L'économiste américain Paul Krugman est sévère avec les pays
européens, dénonçant notamment l’échec du continent à répondre
efficacement à la crise financière. Et remettant en cause le
bien-fondé de la création de l'euro...
Mon collègue Kiwi, Edgar, qui
tient
le blog La lettre volée, a déniché une tribune de Paul
Krugman, prix Nobel d’économie 2008 (plus précisément, du prix
en mémoire d’Alfred Nobel). Une volée de bois vert pour les
dirigeants de l’Europe, gouvernements et BCE inclus.
Le constat du prix Nobel
d’économie
La critique d’un économiste américain à l’égard des dirigeants
européens paraîtra forcément suspecte aux yeux de beaucoup. Mais
Paul Krugman n’est pas un Américain comme les autres. Il passe
pour un dangereux gauchiste pour le parti républicain, voir
auprès de l’aile droite du parti démocrate. Il faut dire que
dans son dernier livre « L’Amérique que nous voulons », il prend
en exemple le système de santé Français, des propos à la limite
du communisme pour certains Américains…
La critique de Paul Krugman est extrêmement sévère. S’il
reconnaît que le système de protection sociale plus protecteur
permet d’amortir la crise, il dénonce « l’échec du continent à
répondre efficacement à la crise financière », « tant d’un point
de vue fiscal que monétaire ». il soutient que
l’Europe « affronte une crise aussi sévère que les Etats-Unis
mais qu’elle fait beaucoup moins pour combattre la récession ».
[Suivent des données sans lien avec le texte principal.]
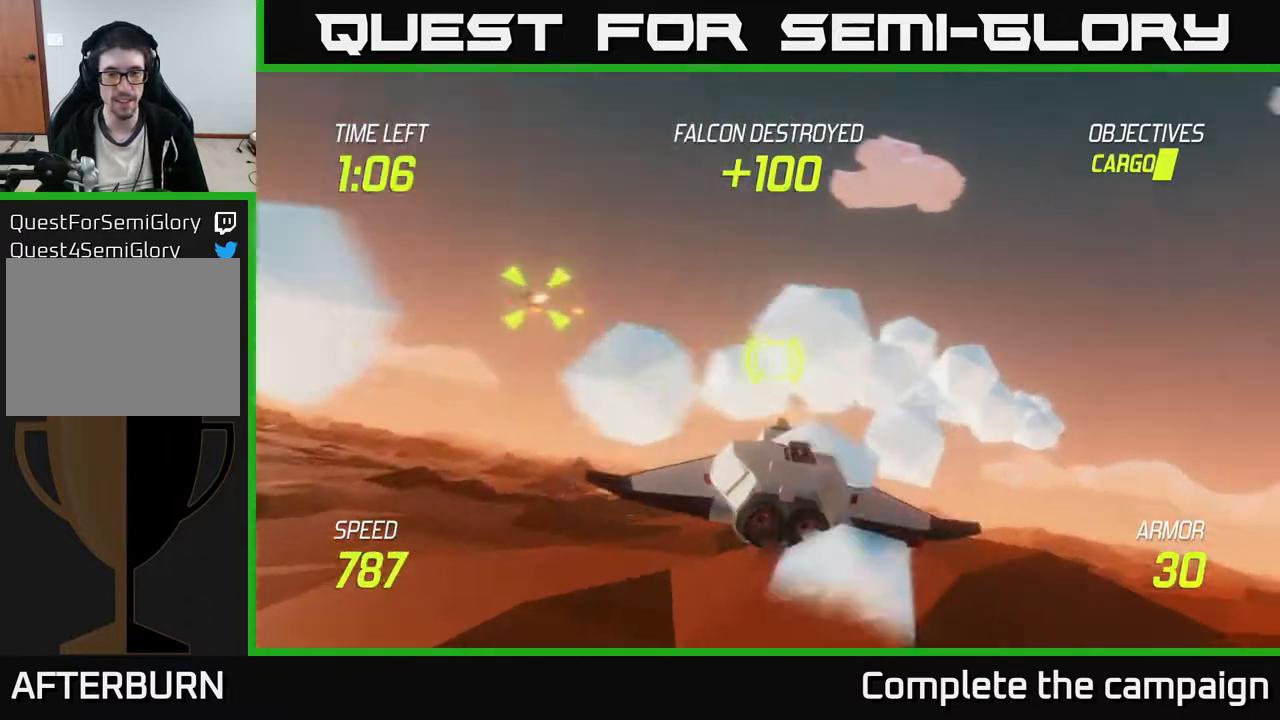
{"buttons": ["L2"], "left_stick": "left", "events": [[50, "L2", "up"], [67, "left_stick", "down-left"], [117, "L2", "down"], [233, "L2", "up"], [267, "L2", "down"], [350, "left_stick", "left"], [367, "L2", "up"], [433, "L2", "down"]]}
Il attaque la BCE, « lente à baisser les taux » au contraire de
la Fed.
Coïncidence amusante, la banque centrale Américaine a annoncé
hier un renforcement de son soutien à l’économie. Si elle ne
peut plus baisser ses taux d’intérêt, qui sont quasiment à zéro,
elle agit fortement sur les marchés. Elle a donc annoncé un
programme de rachat de 300 milliards de dollars de bons du
Trésor pour faciliter le financement de l’Etat fédéral et
pousser les taux longs à la baisse. Enfin, elle va racheter
jusqu’à 1250 milliards de titres adossés à des actifs
immobiliers pour fluidifier ce marché.
Pourquoi l’Europe n’est
pas à la hauteur
Son analyse des raisons de la timidité européenne est
particulièrement intéressante. Il dénonce les banquiers centraux
« qui n’ont pas du tout pris la mesure de la profondeur de la
crise » et attaque violemment le ministre des finances Allemand
dont il compare « les diatribes d’ignorant » à celles des
républicains, ce qui n’est pas peu dire pour lui. Paul Krugman
soutient que le problème de l’Europe est le décalage entre une
intégration économique très poussée et l’intégration politique.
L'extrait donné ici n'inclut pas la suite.